=== Exercise details ===
Determine the number of lines in the data that include the word "TRIANGLE", and write only that number.

Records from a collection:
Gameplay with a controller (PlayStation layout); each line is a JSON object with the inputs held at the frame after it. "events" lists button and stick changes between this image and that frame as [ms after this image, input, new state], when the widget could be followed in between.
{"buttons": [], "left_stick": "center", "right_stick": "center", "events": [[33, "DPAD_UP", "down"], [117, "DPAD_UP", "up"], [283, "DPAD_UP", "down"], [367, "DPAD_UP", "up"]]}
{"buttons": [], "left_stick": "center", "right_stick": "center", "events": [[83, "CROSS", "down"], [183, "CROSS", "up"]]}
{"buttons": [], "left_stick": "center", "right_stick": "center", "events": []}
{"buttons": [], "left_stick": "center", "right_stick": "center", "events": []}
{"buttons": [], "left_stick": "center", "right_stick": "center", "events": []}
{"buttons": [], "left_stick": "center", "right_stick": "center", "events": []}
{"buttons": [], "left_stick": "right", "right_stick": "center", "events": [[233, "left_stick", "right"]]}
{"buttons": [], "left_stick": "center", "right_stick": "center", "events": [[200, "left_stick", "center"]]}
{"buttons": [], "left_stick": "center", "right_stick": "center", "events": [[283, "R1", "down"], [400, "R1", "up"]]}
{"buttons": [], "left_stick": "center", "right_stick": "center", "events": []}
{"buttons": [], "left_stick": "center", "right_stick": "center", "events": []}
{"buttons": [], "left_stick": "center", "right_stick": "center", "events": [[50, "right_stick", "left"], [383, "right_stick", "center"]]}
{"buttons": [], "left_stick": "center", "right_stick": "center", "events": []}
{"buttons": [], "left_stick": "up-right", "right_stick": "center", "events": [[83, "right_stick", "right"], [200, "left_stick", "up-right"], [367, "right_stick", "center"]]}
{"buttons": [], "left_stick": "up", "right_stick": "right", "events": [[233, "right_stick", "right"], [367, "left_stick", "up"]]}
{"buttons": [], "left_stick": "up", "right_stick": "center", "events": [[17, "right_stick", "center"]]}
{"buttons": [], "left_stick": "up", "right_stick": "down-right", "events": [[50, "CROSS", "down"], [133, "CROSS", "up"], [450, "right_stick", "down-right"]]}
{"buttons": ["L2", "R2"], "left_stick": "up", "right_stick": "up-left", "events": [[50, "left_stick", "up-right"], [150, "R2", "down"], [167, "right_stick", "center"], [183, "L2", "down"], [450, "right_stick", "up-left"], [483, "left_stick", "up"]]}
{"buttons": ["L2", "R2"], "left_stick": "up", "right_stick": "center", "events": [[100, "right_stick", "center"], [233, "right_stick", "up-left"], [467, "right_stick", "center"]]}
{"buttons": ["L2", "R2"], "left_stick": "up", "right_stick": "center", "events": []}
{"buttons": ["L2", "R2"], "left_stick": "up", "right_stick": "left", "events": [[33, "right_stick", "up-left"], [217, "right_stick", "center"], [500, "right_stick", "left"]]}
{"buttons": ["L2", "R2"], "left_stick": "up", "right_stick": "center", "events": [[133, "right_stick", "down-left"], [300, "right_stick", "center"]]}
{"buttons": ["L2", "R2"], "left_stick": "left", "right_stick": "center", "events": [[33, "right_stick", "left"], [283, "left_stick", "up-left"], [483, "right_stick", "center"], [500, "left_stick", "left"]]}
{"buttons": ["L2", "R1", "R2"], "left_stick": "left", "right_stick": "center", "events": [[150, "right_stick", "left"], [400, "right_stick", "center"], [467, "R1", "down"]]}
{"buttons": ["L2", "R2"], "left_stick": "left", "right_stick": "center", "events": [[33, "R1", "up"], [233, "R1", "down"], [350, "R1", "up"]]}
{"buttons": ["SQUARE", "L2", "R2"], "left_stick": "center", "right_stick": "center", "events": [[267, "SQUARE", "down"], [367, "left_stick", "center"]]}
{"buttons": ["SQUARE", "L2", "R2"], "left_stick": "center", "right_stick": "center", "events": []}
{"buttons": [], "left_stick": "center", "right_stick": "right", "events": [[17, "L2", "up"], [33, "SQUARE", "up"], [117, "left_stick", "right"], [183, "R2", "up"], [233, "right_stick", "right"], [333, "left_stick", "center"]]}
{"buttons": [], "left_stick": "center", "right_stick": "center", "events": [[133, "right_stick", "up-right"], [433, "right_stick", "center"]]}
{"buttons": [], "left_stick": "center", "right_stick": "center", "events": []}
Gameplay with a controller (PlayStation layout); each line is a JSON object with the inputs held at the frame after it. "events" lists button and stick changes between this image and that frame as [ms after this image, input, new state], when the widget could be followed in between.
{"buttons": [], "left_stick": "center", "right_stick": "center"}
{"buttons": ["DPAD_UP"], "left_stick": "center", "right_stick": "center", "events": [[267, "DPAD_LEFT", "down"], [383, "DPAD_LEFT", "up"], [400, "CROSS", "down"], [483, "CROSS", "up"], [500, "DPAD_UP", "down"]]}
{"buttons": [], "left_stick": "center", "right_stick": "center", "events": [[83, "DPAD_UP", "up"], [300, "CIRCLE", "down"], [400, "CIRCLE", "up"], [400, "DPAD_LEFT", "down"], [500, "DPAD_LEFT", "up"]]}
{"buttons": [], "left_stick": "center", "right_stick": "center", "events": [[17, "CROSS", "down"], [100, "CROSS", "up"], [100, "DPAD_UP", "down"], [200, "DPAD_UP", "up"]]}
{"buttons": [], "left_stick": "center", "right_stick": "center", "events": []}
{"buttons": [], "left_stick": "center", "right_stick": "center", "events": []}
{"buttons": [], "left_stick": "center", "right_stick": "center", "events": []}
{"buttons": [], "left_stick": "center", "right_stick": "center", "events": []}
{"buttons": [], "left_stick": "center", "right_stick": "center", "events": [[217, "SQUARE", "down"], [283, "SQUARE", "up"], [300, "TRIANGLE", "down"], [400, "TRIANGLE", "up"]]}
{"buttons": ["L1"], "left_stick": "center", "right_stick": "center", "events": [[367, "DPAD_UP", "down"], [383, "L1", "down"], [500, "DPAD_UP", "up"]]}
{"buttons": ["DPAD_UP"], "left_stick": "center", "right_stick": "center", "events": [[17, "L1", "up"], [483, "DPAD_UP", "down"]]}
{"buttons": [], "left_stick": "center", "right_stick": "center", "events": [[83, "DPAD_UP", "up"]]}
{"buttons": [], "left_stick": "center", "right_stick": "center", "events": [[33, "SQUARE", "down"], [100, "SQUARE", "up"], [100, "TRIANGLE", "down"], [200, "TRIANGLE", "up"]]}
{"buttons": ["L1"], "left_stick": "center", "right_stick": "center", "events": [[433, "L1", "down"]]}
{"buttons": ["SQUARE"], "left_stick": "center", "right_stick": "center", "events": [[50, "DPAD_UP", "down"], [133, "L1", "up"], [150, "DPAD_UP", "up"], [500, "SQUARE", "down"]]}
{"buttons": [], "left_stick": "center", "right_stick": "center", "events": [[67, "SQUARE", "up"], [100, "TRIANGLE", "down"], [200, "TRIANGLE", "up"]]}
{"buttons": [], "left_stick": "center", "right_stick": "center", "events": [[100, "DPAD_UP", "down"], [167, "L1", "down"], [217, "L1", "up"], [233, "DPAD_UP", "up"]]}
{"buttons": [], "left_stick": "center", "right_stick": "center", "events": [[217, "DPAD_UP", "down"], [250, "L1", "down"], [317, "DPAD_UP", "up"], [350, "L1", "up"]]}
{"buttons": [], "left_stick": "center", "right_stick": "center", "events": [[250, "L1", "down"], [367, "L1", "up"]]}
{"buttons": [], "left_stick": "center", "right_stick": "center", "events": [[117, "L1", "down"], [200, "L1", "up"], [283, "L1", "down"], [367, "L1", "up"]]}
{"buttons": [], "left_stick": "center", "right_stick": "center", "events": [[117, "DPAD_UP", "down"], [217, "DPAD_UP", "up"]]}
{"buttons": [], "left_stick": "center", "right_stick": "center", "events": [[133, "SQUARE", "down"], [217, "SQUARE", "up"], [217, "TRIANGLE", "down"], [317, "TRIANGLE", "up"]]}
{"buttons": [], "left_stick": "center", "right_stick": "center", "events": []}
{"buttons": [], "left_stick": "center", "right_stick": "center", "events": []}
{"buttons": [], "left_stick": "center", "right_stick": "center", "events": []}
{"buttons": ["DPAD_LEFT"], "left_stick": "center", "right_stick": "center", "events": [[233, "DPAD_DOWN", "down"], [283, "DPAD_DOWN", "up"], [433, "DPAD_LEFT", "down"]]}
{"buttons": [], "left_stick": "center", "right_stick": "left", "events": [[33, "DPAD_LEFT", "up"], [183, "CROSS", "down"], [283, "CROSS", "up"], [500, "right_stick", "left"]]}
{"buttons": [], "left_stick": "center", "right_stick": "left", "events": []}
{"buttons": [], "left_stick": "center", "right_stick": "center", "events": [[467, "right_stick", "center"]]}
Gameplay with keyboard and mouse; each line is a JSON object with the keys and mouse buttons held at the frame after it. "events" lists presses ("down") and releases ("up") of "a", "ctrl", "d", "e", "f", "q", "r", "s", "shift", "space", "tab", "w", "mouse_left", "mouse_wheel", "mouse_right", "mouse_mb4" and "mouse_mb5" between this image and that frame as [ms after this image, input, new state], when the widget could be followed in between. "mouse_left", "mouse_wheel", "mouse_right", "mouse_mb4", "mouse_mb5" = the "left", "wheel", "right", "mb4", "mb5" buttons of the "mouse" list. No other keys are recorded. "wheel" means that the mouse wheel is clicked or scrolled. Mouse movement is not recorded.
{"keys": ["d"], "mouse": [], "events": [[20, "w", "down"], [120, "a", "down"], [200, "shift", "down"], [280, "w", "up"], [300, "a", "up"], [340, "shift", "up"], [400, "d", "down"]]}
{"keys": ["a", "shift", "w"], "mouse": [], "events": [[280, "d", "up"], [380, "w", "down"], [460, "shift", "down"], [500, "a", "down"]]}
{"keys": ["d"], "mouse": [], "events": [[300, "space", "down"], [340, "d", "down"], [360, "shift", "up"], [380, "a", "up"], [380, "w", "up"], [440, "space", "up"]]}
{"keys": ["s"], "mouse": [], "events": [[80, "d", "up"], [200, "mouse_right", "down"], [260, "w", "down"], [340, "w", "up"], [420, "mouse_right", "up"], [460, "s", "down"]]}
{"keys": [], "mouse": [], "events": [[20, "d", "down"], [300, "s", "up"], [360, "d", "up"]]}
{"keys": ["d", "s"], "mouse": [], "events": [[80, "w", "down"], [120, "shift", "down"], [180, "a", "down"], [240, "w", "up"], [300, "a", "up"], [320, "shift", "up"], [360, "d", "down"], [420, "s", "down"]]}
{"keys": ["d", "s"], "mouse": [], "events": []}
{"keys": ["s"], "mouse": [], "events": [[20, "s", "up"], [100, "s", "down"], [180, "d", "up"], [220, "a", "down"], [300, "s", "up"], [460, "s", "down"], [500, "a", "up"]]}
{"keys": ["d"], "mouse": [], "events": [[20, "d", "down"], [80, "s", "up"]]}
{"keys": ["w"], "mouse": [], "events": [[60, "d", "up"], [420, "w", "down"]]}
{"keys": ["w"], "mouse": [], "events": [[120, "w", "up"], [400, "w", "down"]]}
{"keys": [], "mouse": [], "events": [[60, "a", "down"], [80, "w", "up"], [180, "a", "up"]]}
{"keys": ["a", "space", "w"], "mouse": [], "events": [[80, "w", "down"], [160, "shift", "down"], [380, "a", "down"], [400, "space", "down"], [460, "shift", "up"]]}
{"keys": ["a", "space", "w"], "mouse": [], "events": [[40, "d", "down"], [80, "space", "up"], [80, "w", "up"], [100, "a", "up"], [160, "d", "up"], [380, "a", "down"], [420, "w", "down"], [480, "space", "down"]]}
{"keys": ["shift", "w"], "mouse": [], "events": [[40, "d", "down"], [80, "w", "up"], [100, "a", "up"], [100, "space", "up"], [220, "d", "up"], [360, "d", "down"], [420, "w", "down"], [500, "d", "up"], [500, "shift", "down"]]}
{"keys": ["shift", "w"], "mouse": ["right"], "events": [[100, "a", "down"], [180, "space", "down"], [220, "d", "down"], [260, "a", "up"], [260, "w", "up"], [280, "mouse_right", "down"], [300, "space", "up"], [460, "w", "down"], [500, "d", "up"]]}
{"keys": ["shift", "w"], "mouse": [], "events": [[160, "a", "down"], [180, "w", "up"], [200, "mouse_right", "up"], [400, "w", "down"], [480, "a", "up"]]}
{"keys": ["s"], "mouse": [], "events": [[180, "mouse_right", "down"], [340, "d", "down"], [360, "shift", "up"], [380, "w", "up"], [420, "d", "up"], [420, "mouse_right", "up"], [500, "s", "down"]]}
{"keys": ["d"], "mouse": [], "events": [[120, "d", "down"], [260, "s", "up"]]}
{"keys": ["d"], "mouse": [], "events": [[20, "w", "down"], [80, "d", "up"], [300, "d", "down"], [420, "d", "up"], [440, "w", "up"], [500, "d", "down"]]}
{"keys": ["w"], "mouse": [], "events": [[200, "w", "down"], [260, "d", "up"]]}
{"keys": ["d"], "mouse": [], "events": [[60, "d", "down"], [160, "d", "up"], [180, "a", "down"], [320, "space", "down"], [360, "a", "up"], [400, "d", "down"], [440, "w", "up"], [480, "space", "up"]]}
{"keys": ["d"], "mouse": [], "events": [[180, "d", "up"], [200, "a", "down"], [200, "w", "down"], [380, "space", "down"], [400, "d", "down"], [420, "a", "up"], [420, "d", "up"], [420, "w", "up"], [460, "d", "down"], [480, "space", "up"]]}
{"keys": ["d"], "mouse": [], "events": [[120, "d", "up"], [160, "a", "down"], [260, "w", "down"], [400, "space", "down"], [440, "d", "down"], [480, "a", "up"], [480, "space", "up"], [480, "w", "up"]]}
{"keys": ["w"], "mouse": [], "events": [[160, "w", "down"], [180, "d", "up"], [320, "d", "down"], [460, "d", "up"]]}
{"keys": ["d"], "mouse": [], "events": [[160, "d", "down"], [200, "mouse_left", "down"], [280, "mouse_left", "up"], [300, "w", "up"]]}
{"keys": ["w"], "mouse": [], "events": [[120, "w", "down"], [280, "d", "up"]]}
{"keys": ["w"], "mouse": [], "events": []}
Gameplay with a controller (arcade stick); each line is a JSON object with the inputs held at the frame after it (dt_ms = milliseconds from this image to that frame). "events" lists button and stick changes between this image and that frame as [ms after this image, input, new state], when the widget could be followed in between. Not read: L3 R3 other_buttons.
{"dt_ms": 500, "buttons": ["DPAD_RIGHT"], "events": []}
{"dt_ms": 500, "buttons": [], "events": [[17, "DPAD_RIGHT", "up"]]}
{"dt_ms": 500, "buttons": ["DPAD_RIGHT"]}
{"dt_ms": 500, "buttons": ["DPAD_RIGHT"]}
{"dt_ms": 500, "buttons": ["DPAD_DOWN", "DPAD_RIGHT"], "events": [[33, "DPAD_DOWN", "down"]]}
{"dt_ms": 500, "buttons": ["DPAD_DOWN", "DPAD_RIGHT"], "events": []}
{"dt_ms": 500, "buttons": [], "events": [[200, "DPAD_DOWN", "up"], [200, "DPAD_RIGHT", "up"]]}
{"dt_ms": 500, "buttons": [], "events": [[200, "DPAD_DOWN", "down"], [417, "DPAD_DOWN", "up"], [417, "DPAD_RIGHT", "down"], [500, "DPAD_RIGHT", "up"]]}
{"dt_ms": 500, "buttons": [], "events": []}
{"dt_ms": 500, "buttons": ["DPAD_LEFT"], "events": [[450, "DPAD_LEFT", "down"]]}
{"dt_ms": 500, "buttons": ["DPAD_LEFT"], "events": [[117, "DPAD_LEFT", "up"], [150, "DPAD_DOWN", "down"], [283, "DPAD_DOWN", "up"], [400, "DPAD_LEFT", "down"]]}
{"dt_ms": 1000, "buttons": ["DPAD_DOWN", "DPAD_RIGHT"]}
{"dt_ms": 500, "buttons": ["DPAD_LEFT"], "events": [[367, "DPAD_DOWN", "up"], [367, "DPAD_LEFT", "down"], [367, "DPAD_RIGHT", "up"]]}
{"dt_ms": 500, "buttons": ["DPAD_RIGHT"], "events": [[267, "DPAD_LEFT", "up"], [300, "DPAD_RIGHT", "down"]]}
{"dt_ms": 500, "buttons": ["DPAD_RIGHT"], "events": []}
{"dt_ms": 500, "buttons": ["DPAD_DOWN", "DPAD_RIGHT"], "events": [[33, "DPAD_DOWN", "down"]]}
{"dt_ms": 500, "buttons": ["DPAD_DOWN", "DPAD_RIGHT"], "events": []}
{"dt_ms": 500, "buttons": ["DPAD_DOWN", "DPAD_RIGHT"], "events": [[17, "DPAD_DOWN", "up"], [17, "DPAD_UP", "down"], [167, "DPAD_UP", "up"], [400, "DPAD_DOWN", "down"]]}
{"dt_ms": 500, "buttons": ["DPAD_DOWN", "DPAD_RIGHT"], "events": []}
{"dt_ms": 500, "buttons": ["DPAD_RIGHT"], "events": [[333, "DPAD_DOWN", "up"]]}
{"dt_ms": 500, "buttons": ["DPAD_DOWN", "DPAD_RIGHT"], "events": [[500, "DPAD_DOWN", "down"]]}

=== Exercise output ===
4